Weiterhin hätte sie überrascht, dass das ehemalige Kastenamt in der Brückenstraße 4, wo die Menschen damals Waren tauschten, komplett unterkellert ist. Bei der Führung sei der Zugang zum Keller aus Sicherheitsgründen zwar nicht möglich, dafür werden aber Bilder ausgestellt, die einen Eindruck des Gewölbekellers vermitteln sollen.
Belebung des Turmkaufhaus als Ziel
Die Geschichte des Turmkaufhauses soll nicht mit dem "Tag des offenen Denkmals" enden. Seit April 2020 befindet sich das Gebäude im Besitz der Stadt Karlstadt. 2021 wurden im Stadtrat und in einem Bürger-Workshop Ideen für die weitere Nutzung des Hegewaldgeländes, zu dem auch das Turmkaufhaus zählt, gesammelt. Dort schlugen Bürger und Bürgerinnen beispielsweise einen Unverpackt-Laden oder ein Mehrgenerationenhaus vor.
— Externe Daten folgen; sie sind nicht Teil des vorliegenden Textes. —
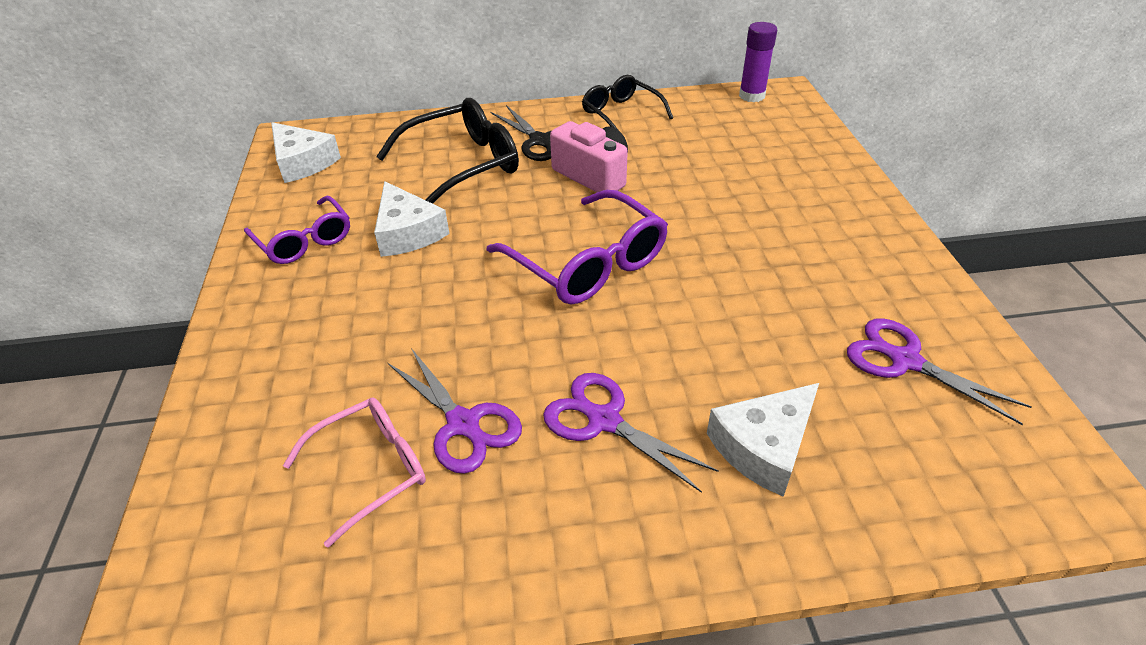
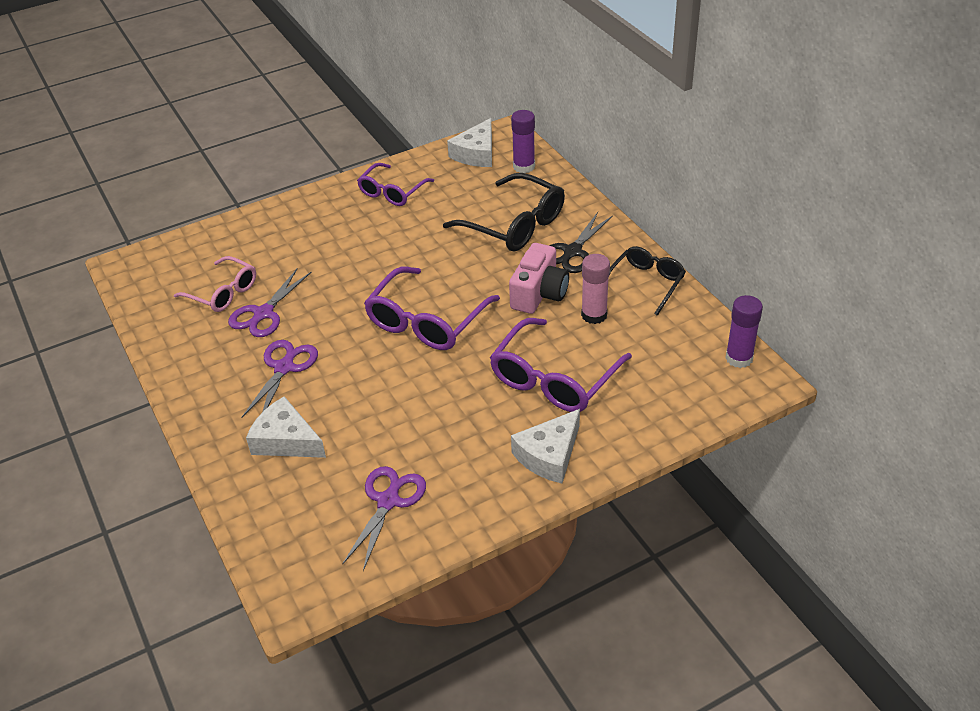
camera: 70 degrees right, 0 degrees up
(365, 138) = (524, 166): none -> purple glue stick
(407, 232) = (421, 230): white cheese -> white cheese (549, 455)
(649, 151) = (594, 315): none -> pink glue stick
(735, 195) = (554, 378): none -> purple glasses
Bislang wurde jedoch seitens der Stadt noch keine Entscheidung getroffen, die Belebung sei aber laut Ulli Heck, dem geschäftsführenden Beamten im Bereich Medienkommunikation, ein klares Ziel der Stadt Karlstadt. "Wie das gelingen kann, ob mit einer gastronomischen Nutzung, Nahversorgung, Handel, wie auch immer, bleibt den Ergebnissen und der weiteren Diskussion vorbehalten", informiert er auf Nachfrage. Aufgrund seines Standortes gilt das Turmkaufhaus als "Ankergrundstück", das Potenzial für eine hohe Kundenfrequenz aufweise, deshalb müsse gut überlegt sein, was dort untergebracht werde, betont er.
Kaufsumme belief sich auf knapp 400.000 Euro
Die Kaufsumme belief sich laut Heck auf knapp 400.000 Euro und wurde mit 283.500 Euro durch die Städtebauförderung der Regierung im Rahmen des kommunalen Entwicklungsfonds gefördert. Dies entspreche einem Förderungssatz von rund 80 Prozent. "Gut 100.000 Euro musste die Stadt Karlstadt mit eigenen Mitteln aufbringen", so Heck.
Weiterhin führt das Architekturbüro Wiener + Partner derzeit eine denkmalpflegerische Voruntersuchung für 55.000 Euro durch, deren Ergebnisse im Oktober oder November vorgestellt werden. "Wir gehen derzeit von einer Förderung in Höhe von 50 Prozent aus, sodass wir letztendlich 20.000 bis 30.000 Euro durch das Bayerische Landesamt für Denkmalpflege zurückbekommen."
Dabei handle es sich laut Heck, um eine vorläufige Schätzung, fielen höhere Kosten an, würde auch die Fördersumme steigen. Im nächsten Schritt sei dann die Renovierung des Turmkaufhauses geplant, über deren Kosten derzeit noch keine Aussage getroffen werden kann.